ASSIGNMENT
Update the records below by replacing each occurrence of "Assistance personnalisée 6j/7" with "Support personnalisé 6j/7". Keep every other line the same.

(Records from a dataset)
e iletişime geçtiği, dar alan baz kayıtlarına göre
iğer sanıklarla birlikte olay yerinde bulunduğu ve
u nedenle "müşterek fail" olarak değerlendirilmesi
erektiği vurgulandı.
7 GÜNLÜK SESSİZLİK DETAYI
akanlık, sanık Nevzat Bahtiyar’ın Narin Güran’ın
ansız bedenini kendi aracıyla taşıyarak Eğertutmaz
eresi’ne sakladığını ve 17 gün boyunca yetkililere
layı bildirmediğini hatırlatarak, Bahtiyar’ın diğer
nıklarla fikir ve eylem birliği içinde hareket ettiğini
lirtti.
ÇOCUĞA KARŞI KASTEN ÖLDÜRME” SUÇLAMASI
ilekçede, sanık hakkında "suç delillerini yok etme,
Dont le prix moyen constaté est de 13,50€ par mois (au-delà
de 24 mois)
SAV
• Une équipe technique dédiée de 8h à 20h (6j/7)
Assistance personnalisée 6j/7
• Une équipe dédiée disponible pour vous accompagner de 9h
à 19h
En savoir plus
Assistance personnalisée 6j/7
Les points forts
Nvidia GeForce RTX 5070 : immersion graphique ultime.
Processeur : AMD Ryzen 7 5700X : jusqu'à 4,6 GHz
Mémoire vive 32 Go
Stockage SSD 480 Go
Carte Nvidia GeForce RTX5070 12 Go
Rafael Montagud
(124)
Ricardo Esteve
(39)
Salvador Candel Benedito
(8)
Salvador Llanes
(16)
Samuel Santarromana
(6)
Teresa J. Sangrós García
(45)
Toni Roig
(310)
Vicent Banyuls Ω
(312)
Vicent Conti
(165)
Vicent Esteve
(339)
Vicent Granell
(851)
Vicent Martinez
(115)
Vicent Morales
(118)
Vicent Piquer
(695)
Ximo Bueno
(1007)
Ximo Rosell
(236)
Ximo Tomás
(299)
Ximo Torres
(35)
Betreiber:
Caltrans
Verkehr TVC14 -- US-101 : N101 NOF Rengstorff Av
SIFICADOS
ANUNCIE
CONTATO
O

WRITTEN ANSWER
e iletişime geçtiği, dar alan baz kayıtlarına göre
iğer sanıklarla birlikte olay yerinde bulunduğu ve
u nedenle "müşterek fail" olarak değerlendirilmesi
erektiği vurgulandı.
7 GÜNLÜK SESSİZLİK DETAYI
akanlık, sanık Nevzat Bahtiyar’ın Narin Güran’ın
ansız bedenini kendi aracıyla taşıyarak Eğertutmaz
eresi’ne sakladığını ve 17 gün boyunca yetkililere
layı bildirmediğini hatırlatarak, Bahtiyar’ın diğer
nıklarla fikir ve eylem birliği içinde hareket ettiğini
lirtti.
ÇOCUĞA KARŞI KASTEN ÖLDÜRME” SUÇLAMASI
ilekçede, sanık hakkında "suç delillerini yok etme,
Dont le prix moyen constaté est de 13,50€ par mois (au-delà
de 24 mois)
SAV
• Une équipe technique dédiée de 8h à 20h (6j/7)
Support personnalisé 6j/7
• Une équipe dédiée disponible pour vous accompagner de 9h
à 19h
En savoir plus
Support personnalisé 6j/7
Les points forts
Nvidia GeForce RTX 5070 : immersion graphique ultime.
Processeur : AMD Ryzen 7 5700X : jusqu'à 4,6 GHz
Mémoire vive 32 Go
Stockage SSD 480 Go
Carte Nvidia GeForce RTX5070 12 Go
Rafael Montagud
(124)
Ricardo Esteve
(39)
Salvador Candel Benedito
(8)
Salvador Llanes
(16)
Samuel Santarromana
(6)
Teresa J. Sangrós García
(45)
Toni Roig
(310)
Vicent Banyuls Ω
(312)
Vicent Conti
(165)
Vicent Esteve
(339)
Vicent Granell
(851)
Vicent Martinez
(115)
Vicent Morales
(118)
Vicent Piquer
(695)
Ximo Bueno
(1007)
Ximo Rosell
(236)
Ximo Tomás
(299)
Ximo Torres
(35)
Betreiber:
Caltrans
Verkehr TVC14 -- US-101 : N101 NOF Rengstorff Av
SIFICADOS
ANUNCIE
CONTATO
O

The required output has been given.